Fourth, the framework is not empirically validated in this study. While specific experimental evaluations, e.g., benchmarking ZKP proof generation times, measuring hashing overhead for large-scale models, and evaluating LZJD sensitivity under quantization, pruning, or fine-tuning, are necessary for operational deployment, they fall outside the scope of this conceptual and governance-focused contribution.
Finally, adoption of AI identification infrastructure depends on institutional incentives, regulatory mandates, and organizational capacity. Absent external requirements or coordination mechanisms, voluntary uptake may be limited, particularly for smaller organizations. The framework therefore presumes deployment in regulated or high-risk contexts where durable accountability provides clear governance and economic value, rather than universal adoption across all AI use cases.
10. Future Validation Items
Future research should prioritize empirical validation of the specific feasibility questions raised in this study, including controlled experiments evaluating similarity-based drift detection under quantization, pruning, and fine-tuning, benchmarking zero-knowledge proof generation times across model scales, and measuring hashing overhead for large-scale models. This includes controlled experiments evaluating similarity-based drift detection under common model modifications, benchmarking zero-knowledge proof generation times across model scales, and analyzing economic and organizational incentives for adoption under different regulatory regimes. Such studies are necessary to support operational deployment, but are analytically distinct from the conceptual and governance contribution advanced in this paper.
11. Summary
This paper proposes an integrated framework for AI identification that bridges technical feasibility with regulatory enforceability. By anchoring AI identity in its learned weight configuration, generating cryptographic identifiers, and storing them immutably on a blockchain registry, the approach enables transparent, tamper-resistant provenance. Governance checkpoint validation is supported through zero-knowledge proofs, while post-deployment drift is monitored using LZJD-based similarity scoring.

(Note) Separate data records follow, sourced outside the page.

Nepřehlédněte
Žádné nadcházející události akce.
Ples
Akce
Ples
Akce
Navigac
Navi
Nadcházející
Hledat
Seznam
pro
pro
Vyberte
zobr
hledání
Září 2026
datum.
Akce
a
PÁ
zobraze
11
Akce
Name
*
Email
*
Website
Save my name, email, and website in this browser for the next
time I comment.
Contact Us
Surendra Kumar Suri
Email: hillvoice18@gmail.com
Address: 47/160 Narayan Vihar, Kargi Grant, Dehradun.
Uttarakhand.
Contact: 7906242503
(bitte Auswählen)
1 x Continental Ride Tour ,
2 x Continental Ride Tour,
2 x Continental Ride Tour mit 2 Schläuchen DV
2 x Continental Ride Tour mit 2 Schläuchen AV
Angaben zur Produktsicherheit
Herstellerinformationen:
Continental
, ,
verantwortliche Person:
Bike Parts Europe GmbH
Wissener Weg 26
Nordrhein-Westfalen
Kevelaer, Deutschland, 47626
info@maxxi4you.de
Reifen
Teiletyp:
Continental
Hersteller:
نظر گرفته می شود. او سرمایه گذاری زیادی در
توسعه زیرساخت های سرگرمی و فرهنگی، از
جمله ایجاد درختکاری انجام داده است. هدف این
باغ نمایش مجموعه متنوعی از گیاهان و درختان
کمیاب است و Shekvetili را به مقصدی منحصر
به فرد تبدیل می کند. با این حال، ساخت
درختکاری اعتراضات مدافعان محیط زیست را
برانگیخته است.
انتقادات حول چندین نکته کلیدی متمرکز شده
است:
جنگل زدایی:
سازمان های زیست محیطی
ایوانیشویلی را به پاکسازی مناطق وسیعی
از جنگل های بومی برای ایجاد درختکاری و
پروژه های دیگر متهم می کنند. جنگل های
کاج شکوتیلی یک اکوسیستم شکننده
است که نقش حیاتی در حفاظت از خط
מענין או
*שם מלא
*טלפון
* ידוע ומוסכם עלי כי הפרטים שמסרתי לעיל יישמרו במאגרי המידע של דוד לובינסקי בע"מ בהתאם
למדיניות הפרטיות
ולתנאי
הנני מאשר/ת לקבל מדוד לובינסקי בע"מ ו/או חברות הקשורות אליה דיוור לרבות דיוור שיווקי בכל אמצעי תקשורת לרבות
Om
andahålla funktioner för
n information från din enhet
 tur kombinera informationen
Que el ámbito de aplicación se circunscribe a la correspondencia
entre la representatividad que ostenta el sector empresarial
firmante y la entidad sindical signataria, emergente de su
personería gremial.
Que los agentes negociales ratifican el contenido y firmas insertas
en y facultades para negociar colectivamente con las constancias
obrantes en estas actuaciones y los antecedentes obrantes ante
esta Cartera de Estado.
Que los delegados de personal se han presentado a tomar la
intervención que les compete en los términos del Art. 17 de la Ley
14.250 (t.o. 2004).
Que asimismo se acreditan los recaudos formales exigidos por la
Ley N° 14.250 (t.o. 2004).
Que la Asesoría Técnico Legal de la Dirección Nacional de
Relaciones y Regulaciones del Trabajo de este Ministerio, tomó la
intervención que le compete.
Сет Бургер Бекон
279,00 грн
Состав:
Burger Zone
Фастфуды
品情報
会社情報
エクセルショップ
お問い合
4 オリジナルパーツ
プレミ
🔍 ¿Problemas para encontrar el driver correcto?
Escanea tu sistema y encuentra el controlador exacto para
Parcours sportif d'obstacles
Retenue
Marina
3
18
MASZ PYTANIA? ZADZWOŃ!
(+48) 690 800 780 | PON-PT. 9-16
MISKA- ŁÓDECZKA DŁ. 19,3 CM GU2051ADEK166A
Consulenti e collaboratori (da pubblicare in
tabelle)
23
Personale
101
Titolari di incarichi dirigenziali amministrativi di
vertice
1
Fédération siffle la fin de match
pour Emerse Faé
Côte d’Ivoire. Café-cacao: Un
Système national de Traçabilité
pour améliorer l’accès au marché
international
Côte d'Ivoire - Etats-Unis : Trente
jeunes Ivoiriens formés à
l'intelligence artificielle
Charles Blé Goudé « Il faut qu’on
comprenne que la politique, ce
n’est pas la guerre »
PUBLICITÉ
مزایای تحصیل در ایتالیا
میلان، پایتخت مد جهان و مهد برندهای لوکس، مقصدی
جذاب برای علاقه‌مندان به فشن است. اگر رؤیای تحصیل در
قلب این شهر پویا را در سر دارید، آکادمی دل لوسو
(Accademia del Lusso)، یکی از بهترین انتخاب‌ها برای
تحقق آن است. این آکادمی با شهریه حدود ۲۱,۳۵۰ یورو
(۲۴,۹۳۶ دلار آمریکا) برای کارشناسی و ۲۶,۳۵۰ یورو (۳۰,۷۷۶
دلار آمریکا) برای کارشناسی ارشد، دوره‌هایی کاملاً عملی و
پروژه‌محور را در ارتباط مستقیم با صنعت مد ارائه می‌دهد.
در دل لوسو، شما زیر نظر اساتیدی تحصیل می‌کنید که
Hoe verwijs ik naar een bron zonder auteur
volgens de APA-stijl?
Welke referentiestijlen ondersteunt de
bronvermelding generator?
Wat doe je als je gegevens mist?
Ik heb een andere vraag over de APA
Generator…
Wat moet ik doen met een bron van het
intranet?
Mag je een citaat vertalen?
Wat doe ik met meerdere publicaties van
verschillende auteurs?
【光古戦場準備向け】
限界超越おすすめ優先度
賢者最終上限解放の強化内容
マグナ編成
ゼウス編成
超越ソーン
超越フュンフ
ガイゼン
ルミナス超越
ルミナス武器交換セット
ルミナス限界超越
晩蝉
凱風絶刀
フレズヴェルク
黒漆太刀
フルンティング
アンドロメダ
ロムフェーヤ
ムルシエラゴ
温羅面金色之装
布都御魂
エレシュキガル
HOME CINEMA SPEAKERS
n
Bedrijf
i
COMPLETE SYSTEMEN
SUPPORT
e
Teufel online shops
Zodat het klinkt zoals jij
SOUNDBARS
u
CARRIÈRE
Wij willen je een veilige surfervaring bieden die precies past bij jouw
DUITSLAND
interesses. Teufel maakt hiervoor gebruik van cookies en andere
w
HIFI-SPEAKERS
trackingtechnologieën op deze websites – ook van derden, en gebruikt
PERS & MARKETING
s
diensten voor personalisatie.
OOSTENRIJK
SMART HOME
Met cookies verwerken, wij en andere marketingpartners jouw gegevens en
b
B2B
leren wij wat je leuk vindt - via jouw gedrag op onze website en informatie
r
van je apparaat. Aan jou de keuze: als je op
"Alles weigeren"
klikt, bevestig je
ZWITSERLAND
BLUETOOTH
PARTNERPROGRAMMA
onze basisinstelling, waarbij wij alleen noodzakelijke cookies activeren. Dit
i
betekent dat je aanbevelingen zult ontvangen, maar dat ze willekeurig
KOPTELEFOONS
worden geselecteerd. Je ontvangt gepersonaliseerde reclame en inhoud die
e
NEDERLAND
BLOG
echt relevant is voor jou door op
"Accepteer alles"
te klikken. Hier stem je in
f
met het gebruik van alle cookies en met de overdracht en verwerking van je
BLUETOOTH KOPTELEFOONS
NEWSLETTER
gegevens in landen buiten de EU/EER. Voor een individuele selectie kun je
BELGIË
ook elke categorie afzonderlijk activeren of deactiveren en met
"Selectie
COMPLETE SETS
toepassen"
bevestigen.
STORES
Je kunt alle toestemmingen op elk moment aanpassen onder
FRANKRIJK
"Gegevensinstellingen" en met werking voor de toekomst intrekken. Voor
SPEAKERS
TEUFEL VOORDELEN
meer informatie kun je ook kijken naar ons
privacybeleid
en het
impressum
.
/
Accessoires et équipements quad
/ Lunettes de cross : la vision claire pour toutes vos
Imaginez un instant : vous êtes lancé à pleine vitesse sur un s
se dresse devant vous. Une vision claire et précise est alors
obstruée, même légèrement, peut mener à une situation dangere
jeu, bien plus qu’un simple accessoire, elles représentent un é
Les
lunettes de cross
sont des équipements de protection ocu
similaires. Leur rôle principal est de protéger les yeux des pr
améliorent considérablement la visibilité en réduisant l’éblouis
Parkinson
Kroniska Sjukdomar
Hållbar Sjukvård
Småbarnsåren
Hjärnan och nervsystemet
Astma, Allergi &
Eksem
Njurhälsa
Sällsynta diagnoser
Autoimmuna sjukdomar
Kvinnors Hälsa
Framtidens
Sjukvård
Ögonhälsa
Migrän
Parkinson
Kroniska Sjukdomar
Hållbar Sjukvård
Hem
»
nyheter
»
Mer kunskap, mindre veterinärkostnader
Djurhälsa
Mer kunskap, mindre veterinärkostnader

Together, these mechanisms establish a lifecycle-oriented model for AI traceability that supports public oversight without compromising proprietary information. Such lifecycle traceability is increasingly essential for persistent system identity, where long-term accountability, transparency, and risk management depend on the ability to verify and monitor AI systems across their operational lifespan. By separating governance authority from identity record durability, the proposed framework clarifies why robust registries are necessary even in centralized approval regimes. By aligning governance requirements with operational incentives, the framework illustrates how AI identification can function as enabling infrastructure rather than a purely regulatory burden. While not exhaustive, the framework offers a scalable and policy-aligned foundation for future AI registration and compliance systems, and when integrated with enterprise architecture processes such as AIDAF, can serve as a core building block of sustainable digital governance and transformation. By embedding verifiable AI identity into broader governance, architecture, and digital transformation workflows, the framework contributes to the development of responsible, resilient, and sustainable AI-enabled enterprises and public-sector systems.
Beyond mechanisms of control and accountability, the sustainability contribution of AI Identification lies in its support for long-term institutional resilience. By enabling persistent system identity, the framework reduces retraining, re-certification, and re-audits, thereby supporting more efficient allocation of computational, organizational, and regulatory resources over time. AI identification thereby contributes to sustainability not only by improving oversight, but by strengthening the durability, continuity, and scalability of digital governance arrangements as AI systems evolve.